Vanilla

160 9 2
                                    

.
.
.
.
.

Membuka pintu, aroma khas kedai es krim langsung menyeruak di hidung Wang Yibo. Dia menunduk untuk masuk lebih dalam. Aroma tempat ini mengingatkan dirinya akan seseorang dengan bau tubuh yang sama, vanilla.

Udara kosong mengajaknya berbincang nostalgia, membawanya ke masa ketika mereka pertama kali bertemu, dengan degup jantung menderu seakan-akan mau meledak.

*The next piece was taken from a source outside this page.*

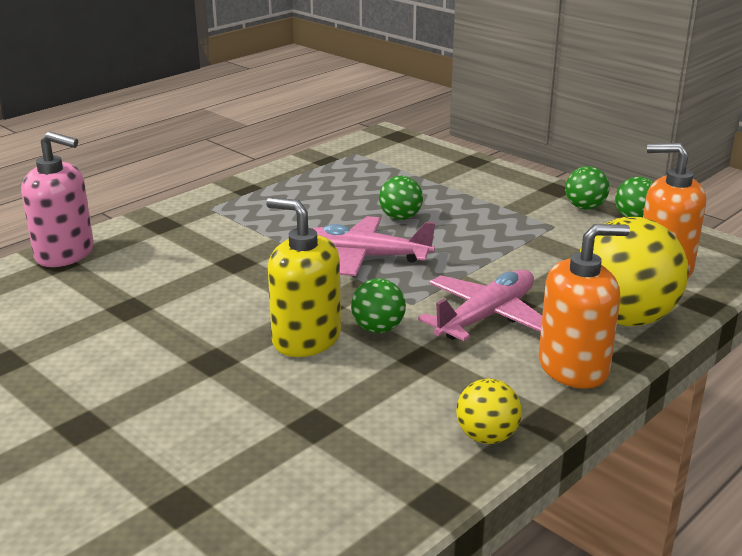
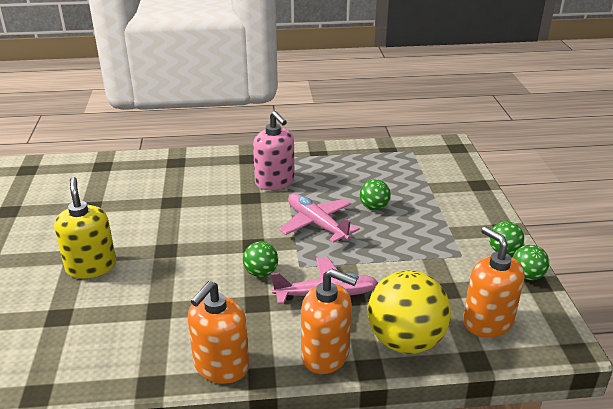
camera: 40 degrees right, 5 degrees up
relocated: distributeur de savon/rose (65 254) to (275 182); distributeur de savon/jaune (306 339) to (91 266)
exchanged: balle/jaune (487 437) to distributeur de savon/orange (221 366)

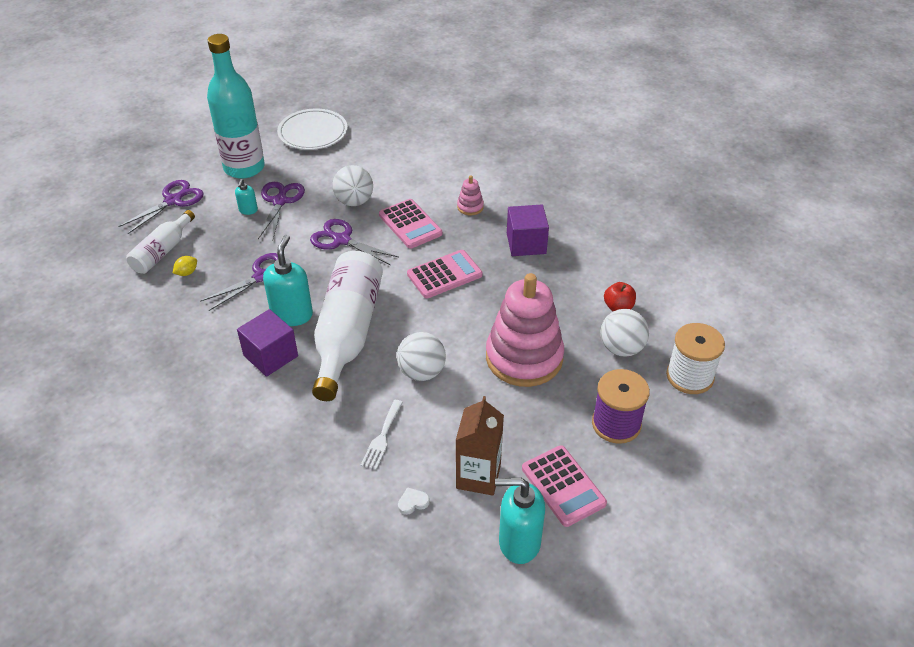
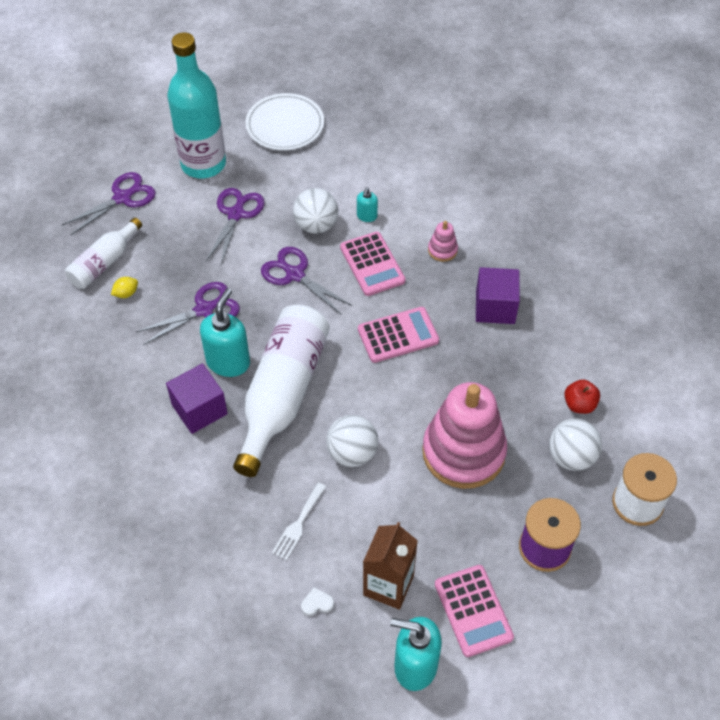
camera: 10 degrees right, 10 degrees up
relocated: distributeur de savon/turquoise (248 210) to (367 216)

"Yibo?" Seseorang memanggil pelan, dan dia menoleh. "Haikuan."

"Dua mangkuk?" Pria jangkung dengan senyum ramah itu menawarkan menu kepadanya seperti biasa, seperti yang sudah-sudah. Wajah tampannya terlihat sedikit samar.

Wang Yibo mengangguk pelan. Sudah tiga hari ini dia memesan dua mangkuk es krim vanilla untuk dia habiskan seorang diri. Akhir-akhir ini dua mangkuk es krim menjadi terlalu banyak untuknya.

Dia duduk di kursi dekat jendela, menunggu Haikuan kembali membawa pesanannya. Suasana hari ini tidak sekacau biasanya. Matanya berpendar menelusuri setiap sudut kedai es krim yang hening, dan berhenti pada lukisan monyet yang tergantung di dinding. Mulut monyet itu manyun dan tampak sedih, akhir-akhir ini si monyet juga murung.

Haikuan datang menyurungkan dua mangkuk es krim kepadanya.

"Kalau tidak habis, aku yang akan memakannya." Katanya menarik kursi dan duduk di hadapan Wang Yibo. Pemuda tampan itu menjawab, "Biarkan saja." Di matanya yang cekung, semua tampak abu-abu. Dia ingin menolak dan menukar takdir, menghentikan waktu walaupun hanya satu hari saja.

Haikuan mencondongkan tubuhnya sebelum bertanya, "Kau merindukannya?"

Pandangan itu jatuh ke mangkuk es krim yang sedikit meleleh, diam-diam berharap seseorang memakannya dengan antusias seperti terakhir kali.

Beberapa waktu lalu segalanya begitu hidup ketika pintu kedai terbuka. Seulas senyum selegit vanilla muncul dengan suara melengking membuat telinga pekak. Ketika senyum itu terbit, maka seluruh beban di pundak Wang Yibo jatuh berguguran akibat dari penatnya bekerja. Mereka menikmati rasa manis ini berdua diiringi gelak tawa, bahkan monyet di dinding juga ikut tertawa.

Hari ini berbeda. Wang Yibo sudah berakhir. Pipinya tirus dan matanya seperti ikan teri mati. Bibirnya kering dan rambutnya sedikit berantakan. Melihat itu, Haikuan memandanginya lekat-lekat.

Sesaat, Wang Yibo tidak sanggup mengangkat kepala. Dia hanya akan menemukan pria manisnya di seluruh sudut kedai es krim ini, dengan senyum lebar dan gigi kelinci yang kentara.

"Aku merindukannya." Bibirnya terkatup rapat, dan ketika kepalanya terangkat, Xiao Zhan dengan senyum hangatnya yang khas menyapu wajah pucatnya.

Pria dengan mata burung api itu menyentil ujung hidung Wang Yibo dan membuatnya mengaduh sakit.

"Kau benar-benar merindukanku, 'kan? Sekarang kau merasakannya! Dulu kau tidak pernah percaya kalau aku bisa membuatmu merindukanku seperti ini."

Ejekan itu bahkan terdengar bisa menambal sesuatu yang kosong di hati Wang Yibo. Menghangatkannya setelah badai di akhir pekan lalu. Sekadar tersenyum Wang Yibo tidak bisa, apalagi marah. Dia hanya bisa berkata lirih, "Bagaimana bisa?"

Wajahnya pias dan letih. Dingin berkabut menyelimuti keduanya. Xiao Zhan terkekeh manis seperti biasa, terasa benar-benar hidup. "Baru saja aku merasa terpanggil karena kerinduanmu."

Wang Yibo gelap gulita.

"Sudah kubilang, kau pasti akan merindukanku, Yibo. Kau kurus sekali. Apa kau tidak makan dengan baik?"

Wang Yibo tidak bisa menangis setulus dan sekeras Xiao Zhan. Air matanya tidak mau keluar. Bahkan ketika hari Xiao Zhan pergi, di hari itu juga dia sudah mati.